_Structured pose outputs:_
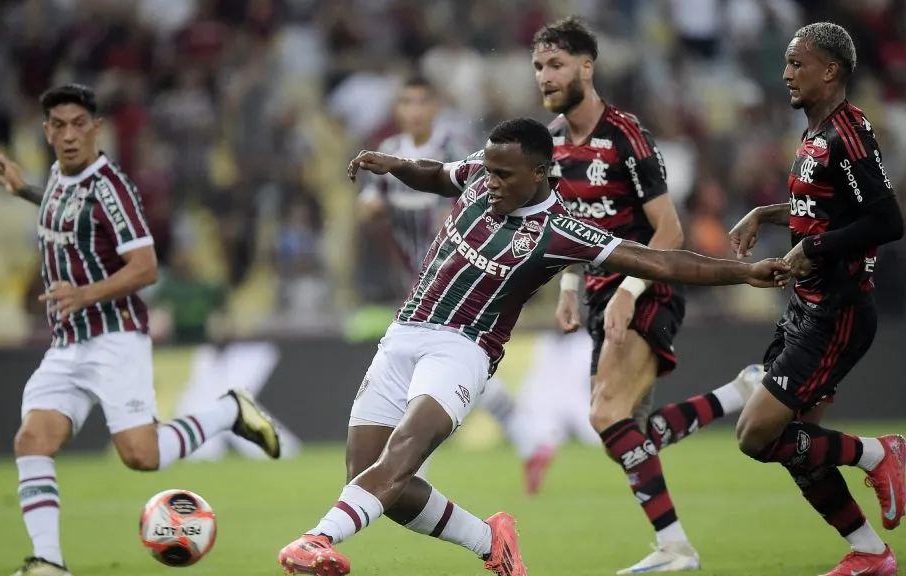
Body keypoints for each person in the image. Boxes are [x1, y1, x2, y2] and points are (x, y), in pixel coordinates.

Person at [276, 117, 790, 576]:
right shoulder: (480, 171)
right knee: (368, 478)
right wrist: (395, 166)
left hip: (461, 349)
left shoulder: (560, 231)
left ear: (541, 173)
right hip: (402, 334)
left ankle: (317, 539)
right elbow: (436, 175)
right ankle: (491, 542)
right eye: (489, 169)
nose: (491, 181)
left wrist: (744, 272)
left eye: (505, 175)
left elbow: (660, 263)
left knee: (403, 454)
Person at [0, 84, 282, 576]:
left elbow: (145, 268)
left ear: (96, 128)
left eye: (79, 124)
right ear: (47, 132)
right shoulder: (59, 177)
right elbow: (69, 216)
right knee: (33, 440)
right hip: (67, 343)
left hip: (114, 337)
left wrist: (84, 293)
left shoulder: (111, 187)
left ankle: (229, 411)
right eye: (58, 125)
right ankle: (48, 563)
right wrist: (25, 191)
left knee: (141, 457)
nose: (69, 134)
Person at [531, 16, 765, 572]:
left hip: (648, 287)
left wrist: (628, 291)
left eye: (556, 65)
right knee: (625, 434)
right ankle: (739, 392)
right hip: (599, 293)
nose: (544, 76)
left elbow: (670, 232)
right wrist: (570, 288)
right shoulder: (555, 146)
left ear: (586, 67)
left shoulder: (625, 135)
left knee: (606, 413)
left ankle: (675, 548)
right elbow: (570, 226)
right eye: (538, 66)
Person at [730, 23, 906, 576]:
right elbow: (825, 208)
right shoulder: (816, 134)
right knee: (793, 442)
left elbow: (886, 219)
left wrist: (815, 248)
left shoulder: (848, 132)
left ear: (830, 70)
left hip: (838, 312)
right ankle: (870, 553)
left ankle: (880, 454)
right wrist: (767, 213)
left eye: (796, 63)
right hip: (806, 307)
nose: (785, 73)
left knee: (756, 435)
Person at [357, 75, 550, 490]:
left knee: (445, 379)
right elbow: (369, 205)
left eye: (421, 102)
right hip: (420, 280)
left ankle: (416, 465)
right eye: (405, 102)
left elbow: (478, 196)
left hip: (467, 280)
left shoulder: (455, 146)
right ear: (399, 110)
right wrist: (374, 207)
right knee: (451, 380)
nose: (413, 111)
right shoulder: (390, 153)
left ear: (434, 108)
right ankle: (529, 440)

_WORK REQUEST:_ Pictures do not go in the copy; print every entry exactly as it stands.

_RESULT OF THIS EXERCISE:_
Body keypoints for each person in the image. Boxes are [x1, y1, x2, y2] and points are (x, y), in pixel coordinates.

Person at [276, 117, 790, 576]:
right shoulder: (480, 171)
right knee: (368, 478)
right wrist: (395, 166)
left hip: (461, 349)
left shoulder: (560, 231)
left ear: (541, 173)
right hip: (402, 334)
left ankle: (317, 539)
right elbow: (436, 175)
right ankle: (491, 542)
right eye: (489, 169)
nose: (491, 181)
left wrist: (744, 272)
left eye: (505, 175)
left elbow: (660, 263)
left knee: (403, 454)
Person at [0, 84, 282, 576]:
left elbow: (145, 268)
left ear: (96, 128)
left eye: (79, 124)
right ear: (47, 132)
right shoulder: (59, 177)
right elbow: (69, 216)
right knee: (33, 440)
right hip: (67, 343)
left hip: (114, 337)
left wrist: (84, 293)
left shoulder: (111, 187)
left ankle: (229, 411)
right eye: (58, 125)
right ankle: (48, 563)
right wrist: (25, 191)
left knee: (141, 457)
nose: (69, 134)
Person at [531, 16, 765, 572]:
left hip: (648, 287)
left wrist: (628, 291)
left eye: (556, 65)
right knee: (625, 434)
right ankle: (739, 392)
right hip: (599, 293)
nose: (544, 76)
left elbow: (670, 232)
right wrist: (570, 288)
right shoulder: (555, 146)
left ear: (586, 67)
left shoulder: (625, 135)
left knee: (606, 413)
left ankle: (675, 548)
right elbow: (570, 226)
right eye: (538, 66)
Person at [730, 23, 906, 576]:
right elbow: (825, 208)
right shoulder: (816, 134)
right knee: (793, 442)
left elbow: (886, 219)
left wrist: (815, 248)
left shoulder: (848, 132)
left ear: (830, 70)
left hip: (838, 312)
right ankle: (870, 553)
left ankle: (880, 454)
right wrist: (767, 213)
left eye: (796, 63)
right hip: (806, 307)
nose: (785, 73)
left knee: (756, 435)
Person at [357, 75, 550, 490]:
left knee: (445, 379)
right elbow: (369, 205)
left eye: (421, 102)
right hip: (420, 280)
left ankle: (416, 465)
right eye: (405, 102)
left elbow: (478, 196)
left hip: (467, 280)
left shoulder: (455, 146)
right ear: (399, 110)
right wrist: (374, 207)
right knee: (451, 380)
nose: (413, 111)
right shoulder: (390, 153)
left ear: (434, 108)
right ankle: (529, 440)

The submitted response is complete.